Technical Program

Paper Detail

Paper ID	E-2-3.1
Paper Title	PRIVACY PRESERVING ACOUSTIC MODEL TRAINING FOR SPEECH RECOGNITION
Authors	Yuuki Tachioka, Denso IT Laboratory, Japan
Session	E-2-3: Speech Recognition
Time	Wednesday, 09 December, 17:15 - 19:15
Presentation Time:	Wednesday, 09 December, 17:15 - 17:30 Check your Time Zone
	All times are in New Zealand Time (UTC +13)
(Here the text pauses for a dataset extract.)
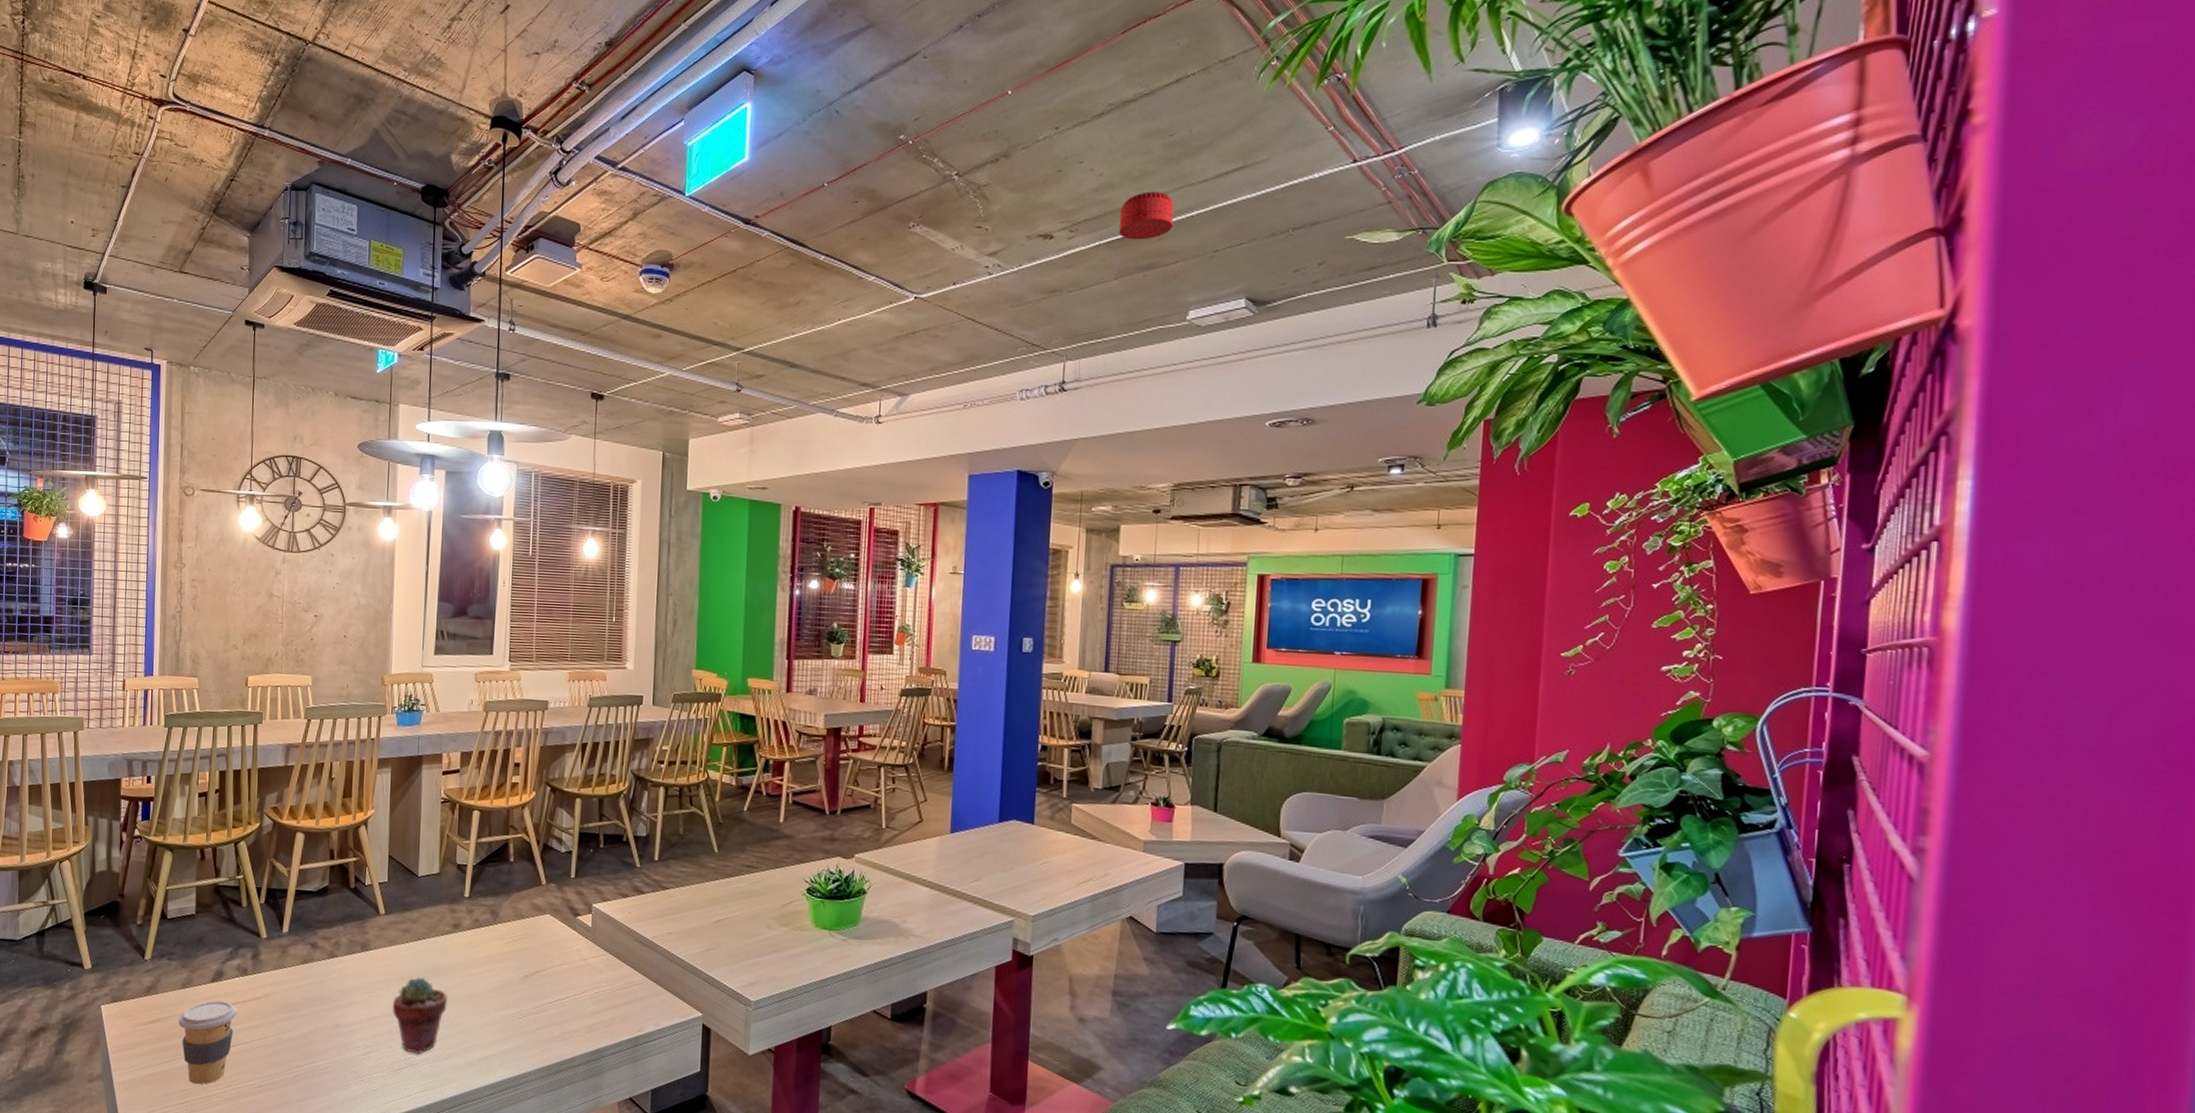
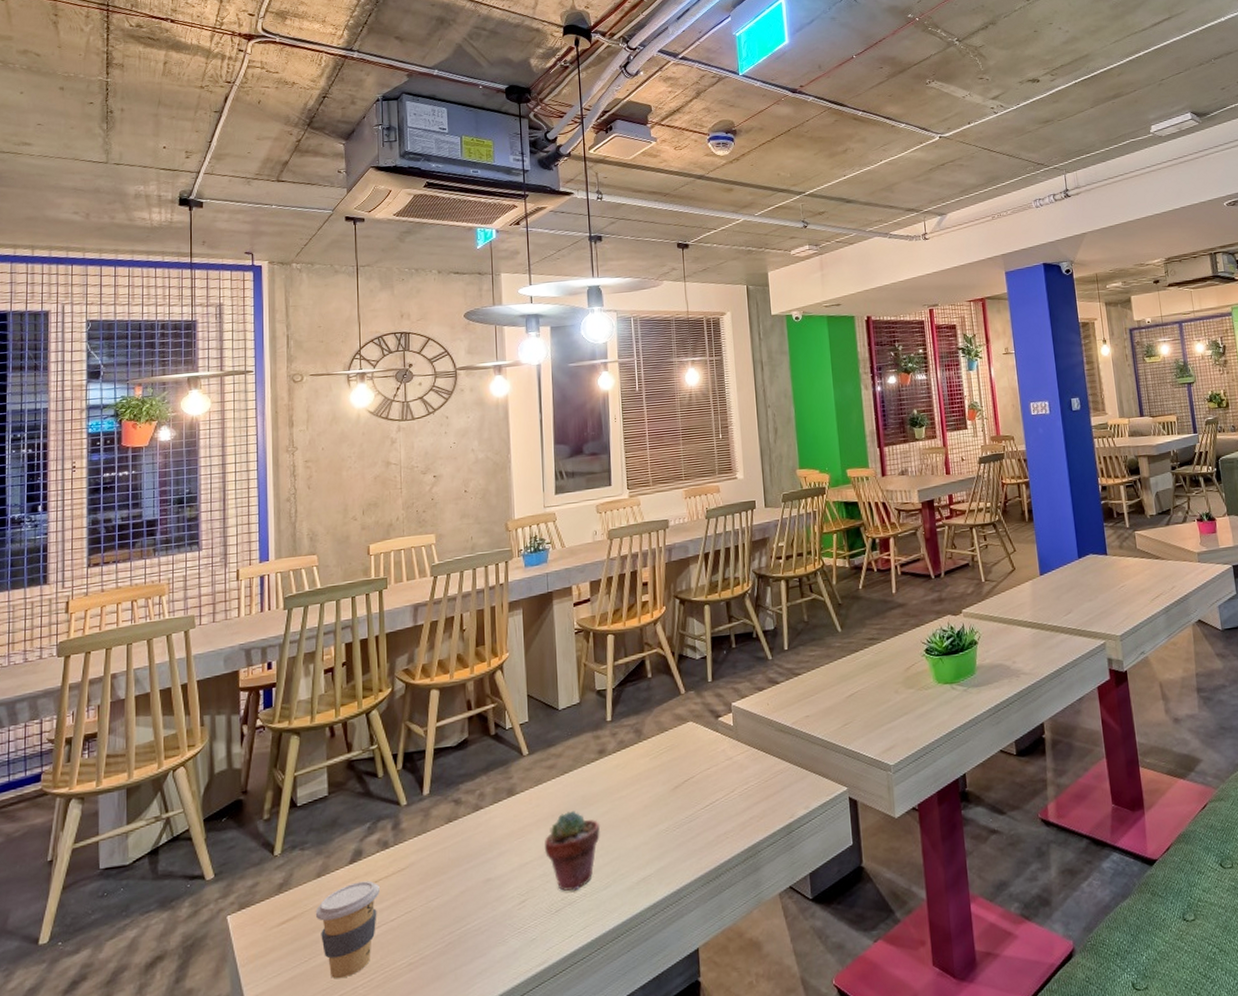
smoke detector: present [1118,191,1174,240] -> none [1086,40,1128,78]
Topic	Speech, Language, and Audio (SLA):
Abstract	In-domain speech data significantly improve the speech recognition performance of acoustic models. However, the data may contain confidential information and exposure of transcriptions may lead to a breach in speakers' privacy. In addition, speaker identification can be problematic when speakers want to hide their membership of a certain group. Thus, the in-domain data must be deleted after its period of use. However, once the data are deleted, models cannot be updated for future architectures. Privacy preservation is necessary when retaining speech data; it is important that the transcriptions cannot be reconstructed and the speaker cannot be identified. This paper proposes a privacy preserving acoustic model training (PPAMT) method that satisfies these requirements and formulates the sensitivities of three features (n-grams, phoneme labels, and acoustic features) for PPAMT. A sensitivity analysis showed that phoneme labels and acoustic features were less susceptible to PPAMT than n-grams, which is optimal because accurate phoneme labels and acoustic features are needed for acoustic model training. Speech recognition experiments showed that the word error rate degradation by PPAMT was less than 0.6\% as a result of this property.